Exercise requirements
Please give again exactly the lines from the top of the material through the line with "Information"; omit each picture.

Excerpted data
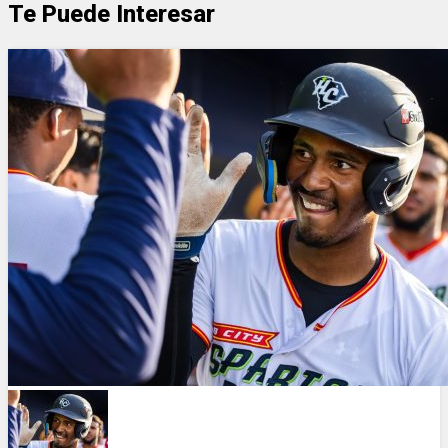
Te Puede Interesar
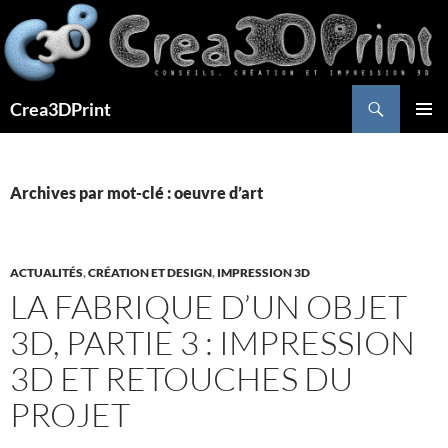
Aller
au
contenu
Recherche
Crea3DPrint
MENU
PRINCI
Archives par mot-clé : oeuvre d’art
ACTUALITÉS
,
CRÉATION ET DESIGN
,
IMPRESSION 3D
LA FABRIQUE D’UN OBJET
3D, PARTIE 3 : IMPRESSION
3D ET RETOUCHES DU
PROJET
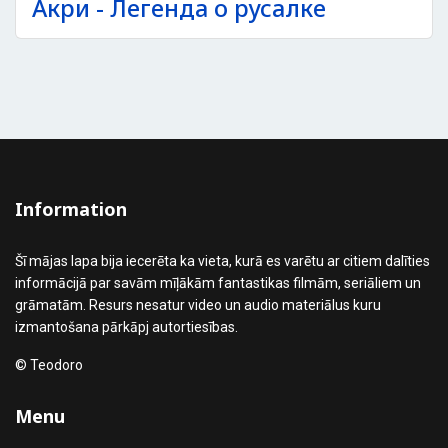
Акри - Легенда о русалке
Information
Šī mājas lapa bija iecerēta ka vieta, kurā es varētu ar citiem dalīties
informācijā par savām mīļākām fantastikas filmām, seriāliem un
grāmatām. Resurs nesatur video un audio materiālus kuru
izmantošana pārkāpj autortiesības.
© Teodoro
Menu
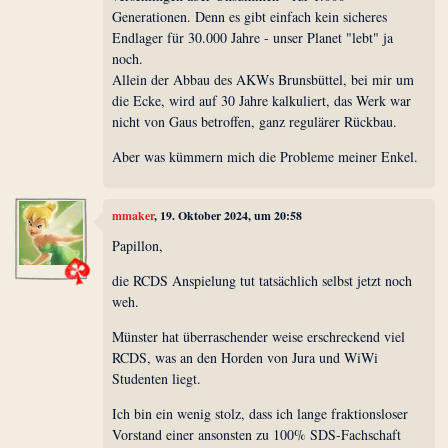
Generationen. Denn es gibt einfach kein sicheres
Endlager für 30.000 Jahre - unser Planet "lebt" ja
noch.
Allein der Abbau des AKWs Brunsbüttel, bei mir um
die Ecke, wird auf 30 Jahre kalkuliert, das Werk war
nicht von Gaus betroffen, ganz regulärer Rückbau.
Aber was kümmern mich die Probleme meiner Enkel.
mmaker
, 19. Oktober 2024, um 20:58
Papillon,
die RCDS Anspielung tut tatsächlich selbst jetzt noch
weh.
Münster hat überraschender weise erschreckend viel
RCDS, was an den Horden von Jura und WiWi
Studenten liegt.
Ich bin ein wenig stolz, dass ich lange fraktionsloser
Vorstand einer ansonsten zu 100% SDS-Fachschaft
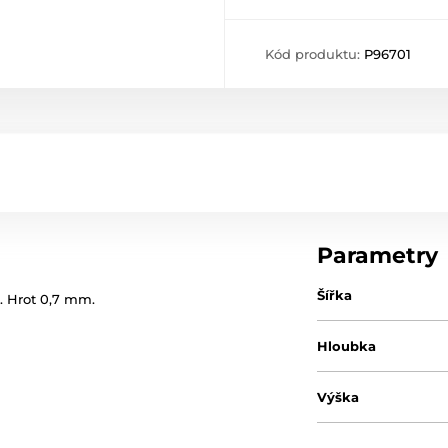
Kód produktu:
P96701
Parametry
Šířka
. Hrot 0,7 mm.
Hloubka
Výška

Solution
Te Puede Interesar
Aller
au
contenu
Recherche
Crea3DPrint
MENU
PRINCI
Archives par mot-clé : oeuvre d’art
ACTUALITÉS
,
CRÉATION ET DESIGN
,
IMPRESSION 3D
LA FABRIQUE D’UN OBJET
3D, PARTIE 3 : IMPRESSION
3D ET RETOUCHES DU
PROJET
Акри - Легенда о русалке
Information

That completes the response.